Не его вина… Скупые сведения о начальных обстоятельствах его биографии содержали примерную дату – год, месяц и два числа, между которыми стояло тире, – когда эшелон, продвигавшийся на восток, был настигнут самолетами; и примерное указание местности – название железнодорожной станции, не то пройденной уже эшелоном, не то еще предстоявшей.

Жизнь его оказалась лишенной предтечи, не имеющей истоков, ей, получалось, не предшествовали многие поколения, никто никогда не шел впереди Герасима.
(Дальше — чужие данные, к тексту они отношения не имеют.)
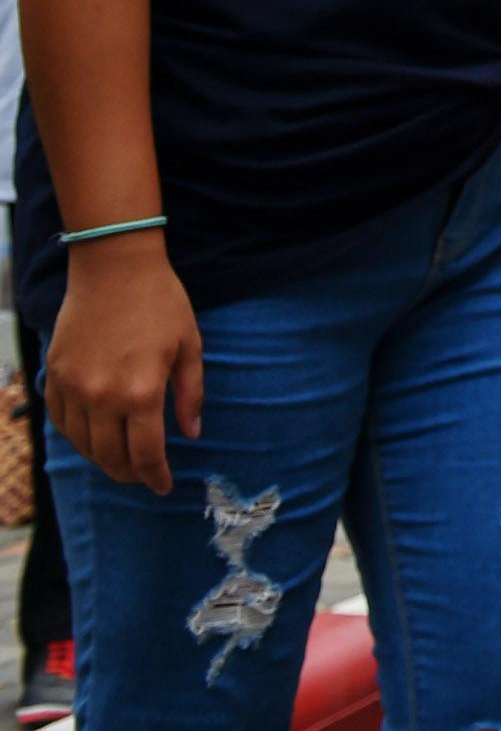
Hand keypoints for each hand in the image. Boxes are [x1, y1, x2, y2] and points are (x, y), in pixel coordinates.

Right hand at [46, 237, 201, 494]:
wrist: (114, 268)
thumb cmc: (161, 303)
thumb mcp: (190, 346)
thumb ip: (190, 395)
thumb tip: (192, 433)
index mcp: (140, 393)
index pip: (145, 453)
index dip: (155, 475)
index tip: (163, 486)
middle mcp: (101, 397)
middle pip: (110, 456)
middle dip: (129, 474)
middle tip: (143, 478)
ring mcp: (73, 388)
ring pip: (82, 444)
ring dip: (102, 459)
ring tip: (121, 462)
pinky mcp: (55, 376)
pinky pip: (61, 421)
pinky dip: (77, 436)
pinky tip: (93, 437)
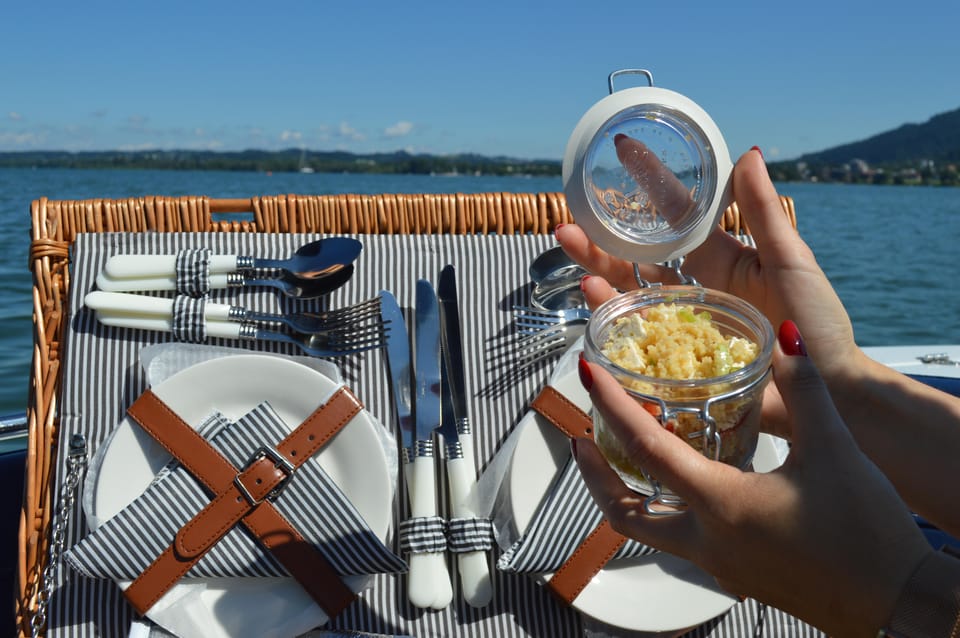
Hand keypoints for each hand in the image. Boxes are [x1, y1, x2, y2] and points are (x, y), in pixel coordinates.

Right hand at [557, 149, 861, 391]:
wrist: (827, 388)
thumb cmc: (816, 323)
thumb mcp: (789, 260)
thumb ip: (763, 212)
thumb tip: (747, 153)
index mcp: (719, 258)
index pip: (676, 214)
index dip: (650, 183)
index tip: (624, 152)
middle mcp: (693, 288)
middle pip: (636, 256)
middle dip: (599, 237)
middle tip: (568, 219)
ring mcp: (681, 322)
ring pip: (626, 291)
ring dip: (594, 269)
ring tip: (571, 248)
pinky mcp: (676, 357)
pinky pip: (634, 333)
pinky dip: (608, 312)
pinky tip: (591, 294)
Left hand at [573, 321, 931, 636]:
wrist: (899, 606)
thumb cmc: (867, 533)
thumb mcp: (835, 450)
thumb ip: (805, 391)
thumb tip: (786, 338)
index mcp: (722, 505)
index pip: (647, 451)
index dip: (611, 408)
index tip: (587, 375)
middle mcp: (707, 541)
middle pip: (624, 513)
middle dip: (595, 475)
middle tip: (583, 438)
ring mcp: (719, 564)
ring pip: (649, 531)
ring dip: (628, 494)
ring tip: (625, 457)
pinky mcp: (738, 574)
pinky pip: (682, 540)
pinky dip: (666, 509)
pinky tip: (688, 483)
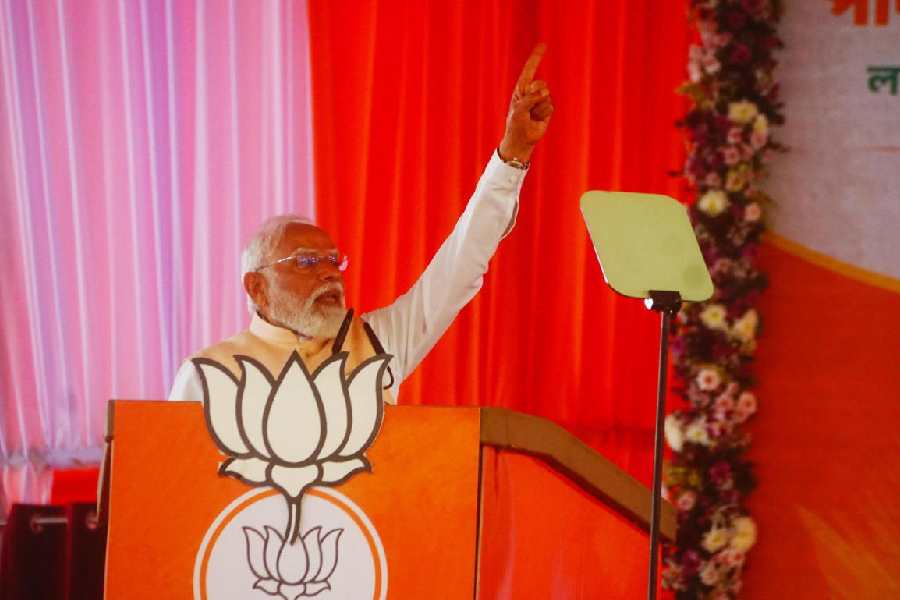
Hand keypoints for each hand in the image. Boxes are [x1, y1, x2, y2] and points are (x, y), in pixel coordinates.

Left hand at [499, 43, 552, 163]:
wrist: (522, 140)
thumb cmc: (515, 124)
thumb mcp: (519, 110)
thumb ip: (531, 98)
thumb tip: (545, 92)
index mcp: (521, 88)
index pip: (530, 69)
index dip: (537, 57)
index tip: (543, 44)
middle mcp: (531, 91)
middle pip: (541, 84)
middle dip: (535, 96)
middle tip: (528, 109)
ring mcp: (540, 99)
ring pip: (546, 96)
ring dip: (538, 108)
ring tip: (531, 116)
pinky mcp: (547, 108)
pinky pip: (550, 106)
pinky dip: (543, 113)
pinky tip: (537, 119)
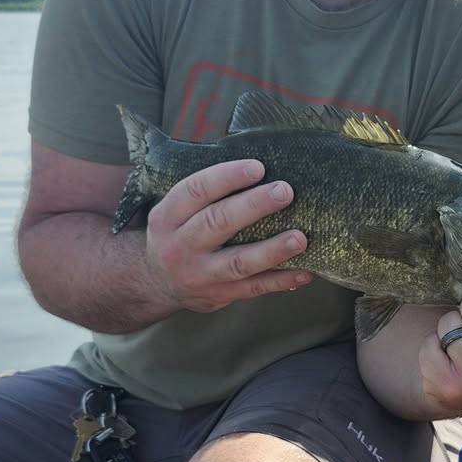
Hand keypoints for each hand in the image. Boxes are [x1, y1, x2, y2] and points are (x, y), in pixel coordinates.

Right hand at [142, 159, 311, 311]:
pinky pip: (253, 289)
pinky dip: (281, 281)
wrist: (156, 284)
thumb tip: (260, 166)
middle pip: (217, 223)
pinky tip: (305, 271)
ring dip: (272, 250)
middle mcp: (180, 246)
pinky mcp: (219, 296)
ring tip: (300, 238)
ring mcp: (200, 274)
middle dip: (254, 206)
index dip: (227, 177)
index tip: (258, 167)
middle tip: (285, 191)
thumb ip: (205, 194)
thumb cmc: (178, 234)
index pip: (195, 191)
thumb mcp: (174, 212)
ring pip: (238, 262)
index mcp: (167, 217)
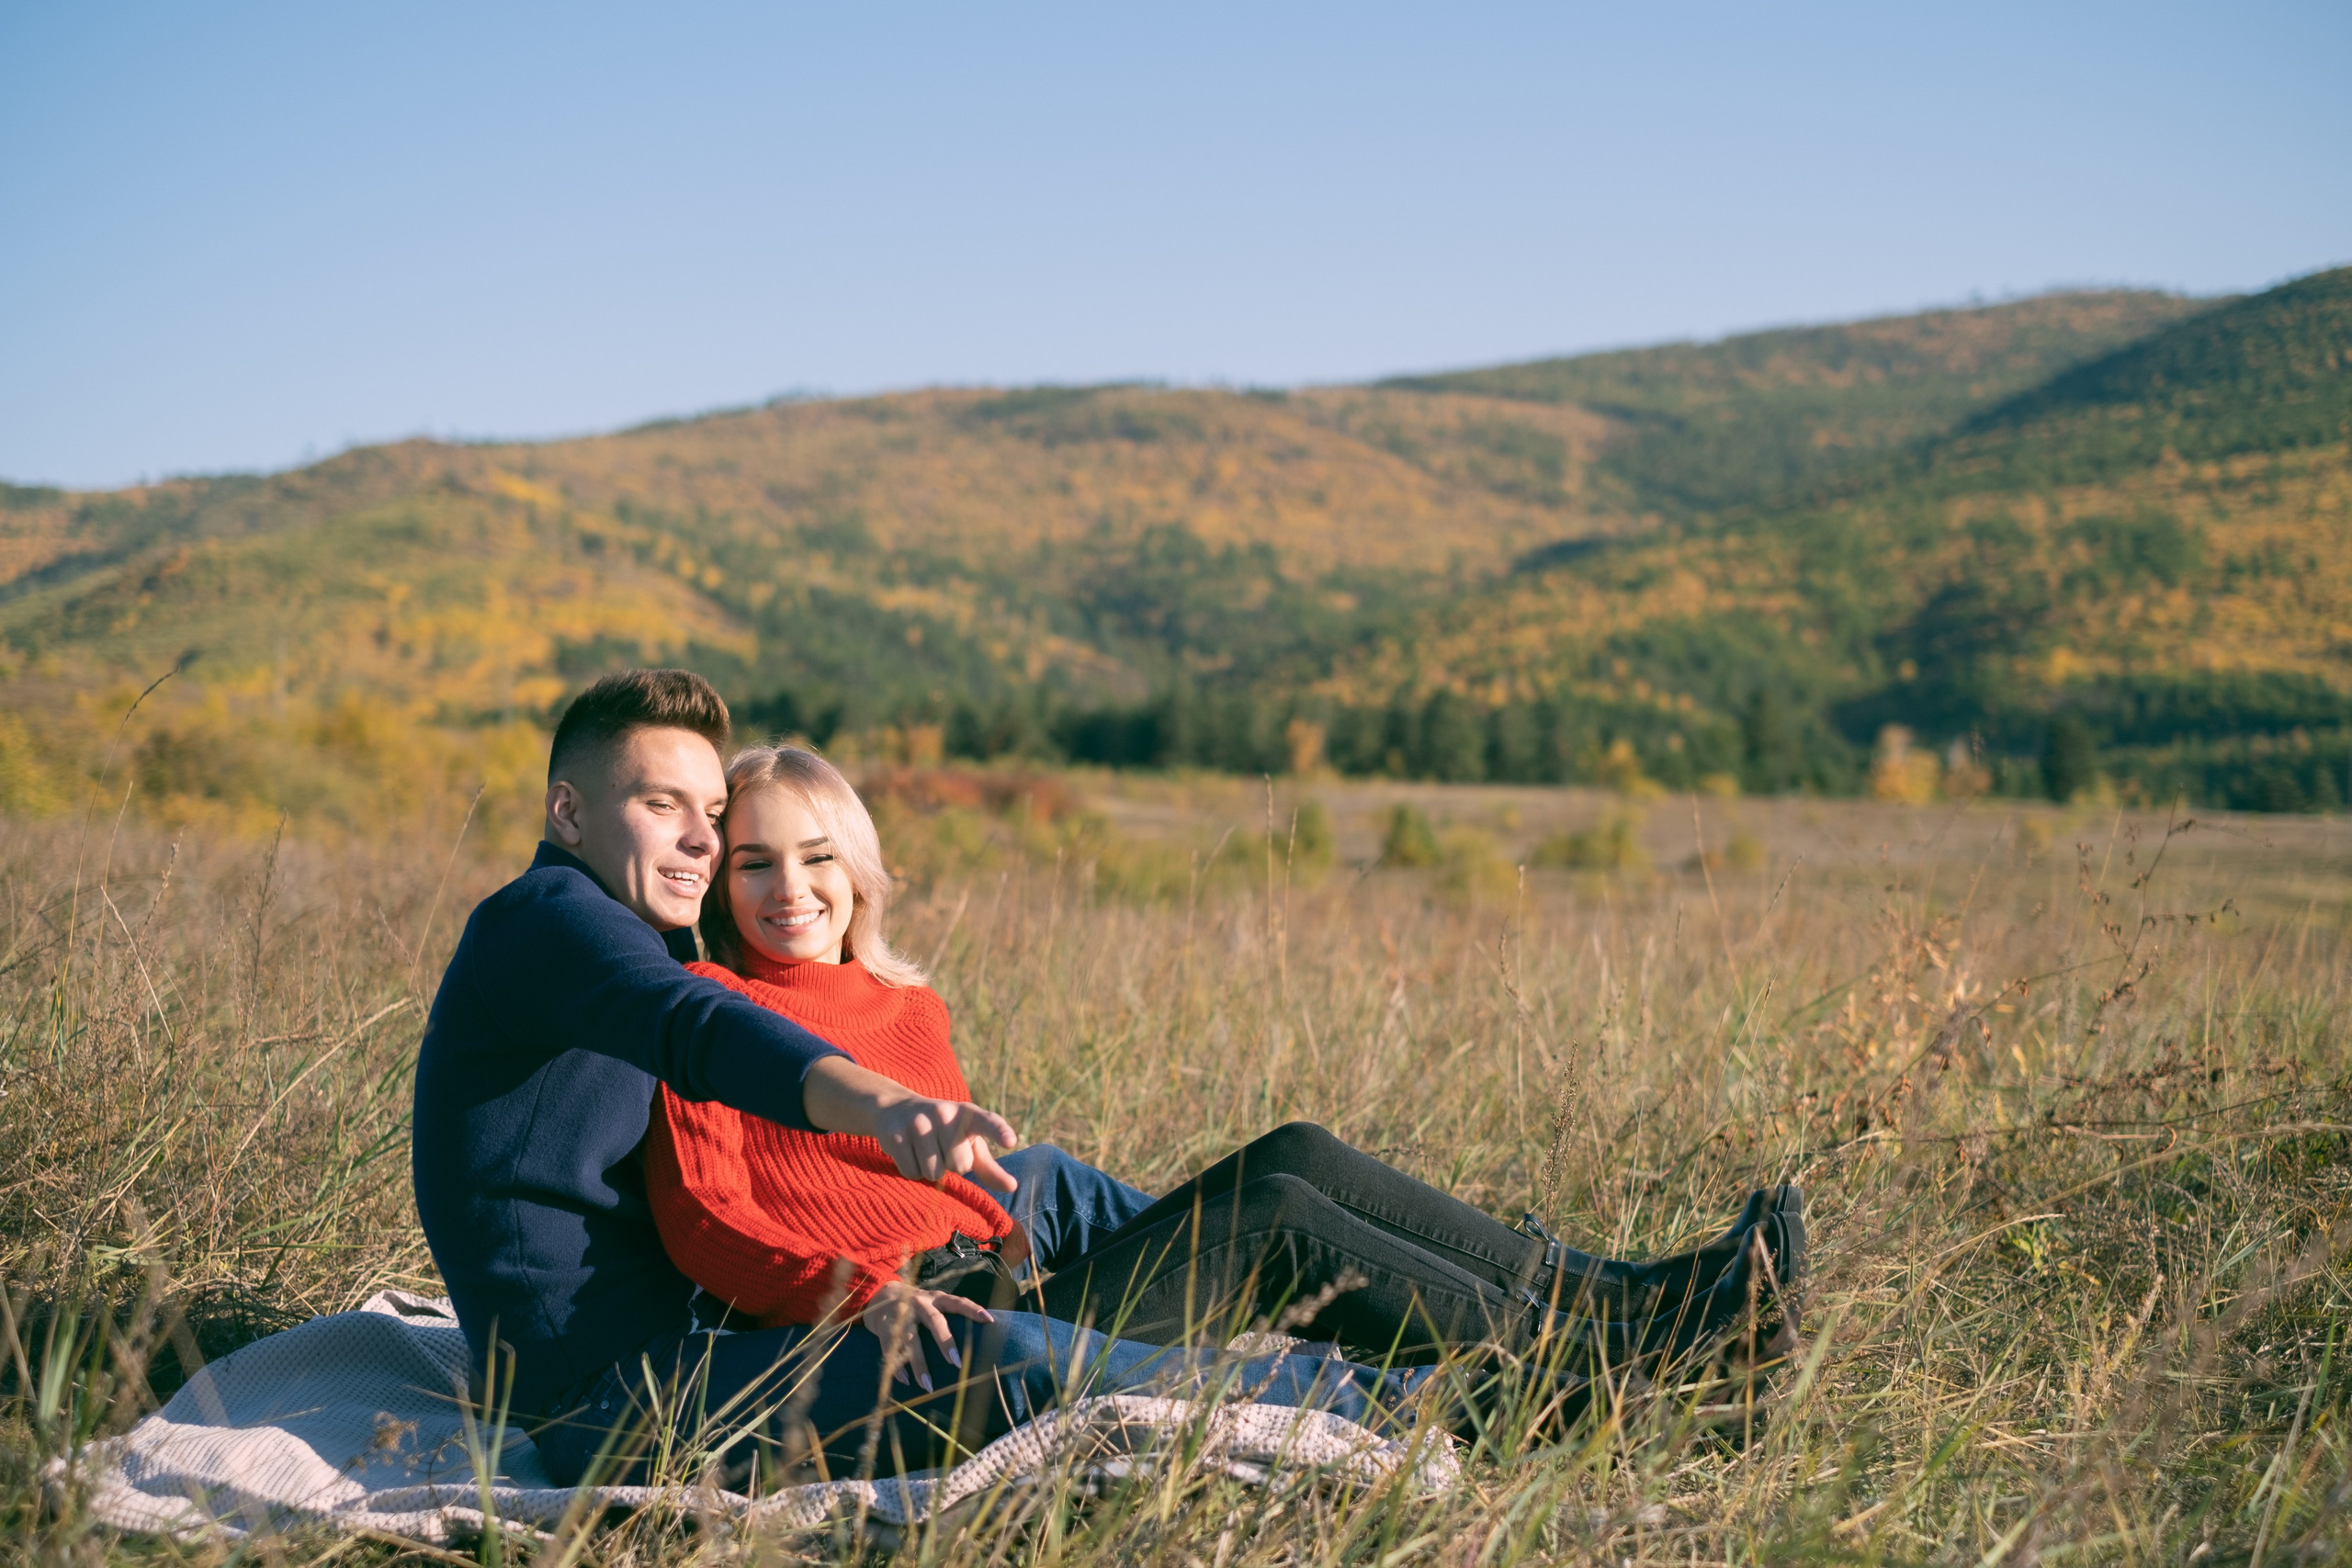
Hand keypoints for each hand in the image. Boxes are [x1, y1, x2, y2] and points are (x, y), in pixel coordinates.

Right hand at [804, 1058, 1018, 1192]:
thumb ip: (989, 1167)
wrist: (897, 1109)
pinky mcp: (896, 1135)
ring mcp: (918, 1122)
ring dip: (931, 1170)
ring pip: (934, 1173)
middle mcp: (944, 1113)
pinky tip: (910, 1152)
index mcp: (968, 1114)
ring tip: (925, 1150)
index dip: (999, 1132)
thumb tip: (1013, 1187)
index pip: (987, 1122)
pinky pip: (912, 1173)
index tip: (1011, 1141)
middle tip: (942, 1149)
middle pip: (959, 1165)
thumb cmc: (944, 1132)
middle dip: (952, 1166)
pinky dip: (912, 1170)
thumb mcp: (968, 1143)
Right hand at [863, 1281, 992, 1391]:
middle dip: (945, 1341)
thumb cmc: (917, 1306)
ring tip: (928, 1385)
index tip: (989, 1320)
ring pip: (910, 1339)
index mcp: (936, 1298)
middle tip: (956, 1363)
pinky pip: (890, 1348)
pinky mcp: (884, 1326)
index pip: (957, 1302)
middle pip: (934, 1321)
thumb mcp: (934, 1303)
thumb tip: (981, 1335)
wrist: (880, 1295)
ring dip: (919, 1363)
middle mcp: (919, 1304)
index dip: (973, 1310)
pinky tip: (905, 1380)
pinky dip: (896, 1365)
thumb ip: (950, 1315)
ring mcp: (900, 1314)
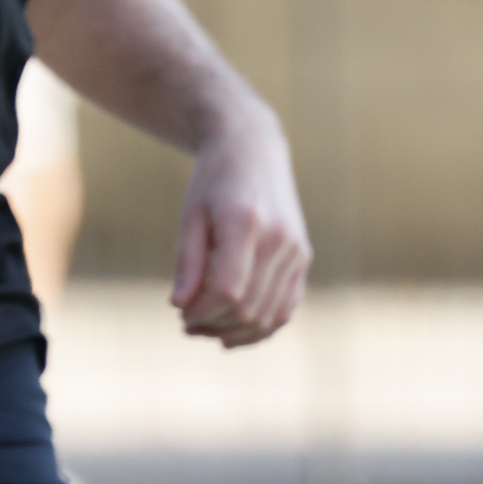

Биография его не начиналась с начала, не развивалась последовательно, вырастая из первых стадий в дальнейшие. Был разрыв.

Он образовался где-то в степи; бесконечной была степь, непрерывно тянулась железная дорога, бесконечно долгим был и непрерывный гул моторов, бесконечно продолжался обстрел; когда в небе наконец стихло, бесконечной осталась степь, непрерывной – железная дорога… Прервалась родословная. Кончилась непрерывность биографии. Произошел противоестественный разрыв, по одну сторону которого оказалась недоступность, по другую – известная ему часть его биографии, начинавшаяся с этих примерных сведений, с неясных воспоминаний и с последовавшего позднее рассказа о погибшей там, в степи, никому не знакомой женщине, которая, как говорили, была, возможно, его матерью… Никто не мог вспомнить даже, откуда состав… У Герасима не было предыстории.

Поиски ничего не дали, он не нашел родных.

Сначала это было остро, в этом были тоска, неудовлетворенность, неясный зов… Накопились, конечно, домыслы, фантазии, к каким-то из них, еще детдомовским, сложилась даже привычка… Ловя себя на повторении непроизвольного жеста, разглядывая, когда брился, в зеркале, – случалось, и теперь гадал…

Было и другое. Решения, связанные с Натальей, осложнялись тем, что он знал, что такое детство без отца… Мечтая о собственных детях, хотел, чтоб они были счастливыми…

Имя ему дала старенькая учительница литературы, эвакуированная на Урал тульская почитательница Тургенева; имя сначала непривычное, потом ставшее своим, потом оно на время отделилось от него, ушло в книгу, но позднее вернулось и срослось с ним окончательно; кем он был раньше, – Герасим так и не узнал.